Franklin Raines, retired chairman and CEO of the Federal National Mortgage Association (Fannie Mae) led a discussion on creating laws and regulations that lead to desired outcomes for each sector, as well as society as a whole, using scenarios such as consumer privacy, pharmaceutical research and data mining by internet companies. Virginia House of Delegates Democratic Leader David Toscano further demonstrated the importance of a cross-sector perspective in policy making while leading a discussion on business and social implications of the Affordable Care Act.
Harriet Tregoning, principal deputy assistant secretary for the Office of Community Planning and Development at the U.S. Department of Housing and Urban Development (HUD) shared how HUD is spurring investment and building more resilient communities through the formation of public-private partnerships.
“As I reflect on the lessons gleaned from our various speakers, the importance of a cross-sector perspective is especially evident and seems to have been the underpinning of each leader’s success,” Darden student Emma Causey (Class of 2016) said.

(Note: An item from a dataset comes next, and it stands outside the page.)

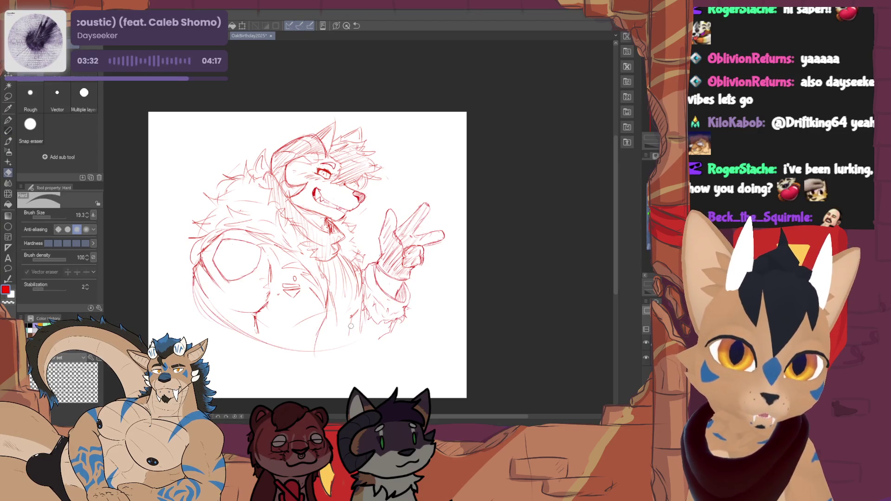
{"action": "key", "text": "p"}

UNICEF USA President and CEO Caryl Stern highlighted the importance of building strong and diverse leadership teams to spur innovation and problem-solving. Ignacia Moreno, former assistant attorney general for the Environment and Natural Resources Division of the U.S. Department of Justice and current CEO and principal of The iMoreno Group, gave multiple examples of how cross-sector leadership requires a mutual respect for what each party brings to the table.
“At the beginning of the program, our thinking was narrow in the sense that the law students spotted the legal issues, the business students focused on industry concerns and the public policy students pointed out the social problems,” Sarrine said. “But as the program progressed, I found myself no longer putting myself solely in the ‘lawyer’s box’ and instead thinking in a much broader manner that incorporated what I was learning from my colleagues and from our speakers.”
Darden student Cameron Cutro (Class of 2016) noted the wide-ranging, long-term responsibilities of multi-sector leadership. “A strong sense of cross-sector leadership requires being intentional about how you approach relationships and problems and knowing that your actions will define not just you, but potentially your company or entire sector.”
The TSL program is a cross-university initiative that brings together prominent leaders with students and faculty from the university’s Darden School, Batten School and School of Law. Through these interactions, the student fellows gain first-hand insights into how these leaders critically analyze complex decisions, including those that cross financial, ethical, economic, political, policy, legal and other spheres.
Now entering its third year, the success of the TSL program can be seen in the increasing demand for its 24 available slots (eight from each school). Applications for the third-year cohort increased more than 40% from the two prior years.
The program is administered by the Darden School’s Institute for Business in Society and facilitated by faculty across the three schools.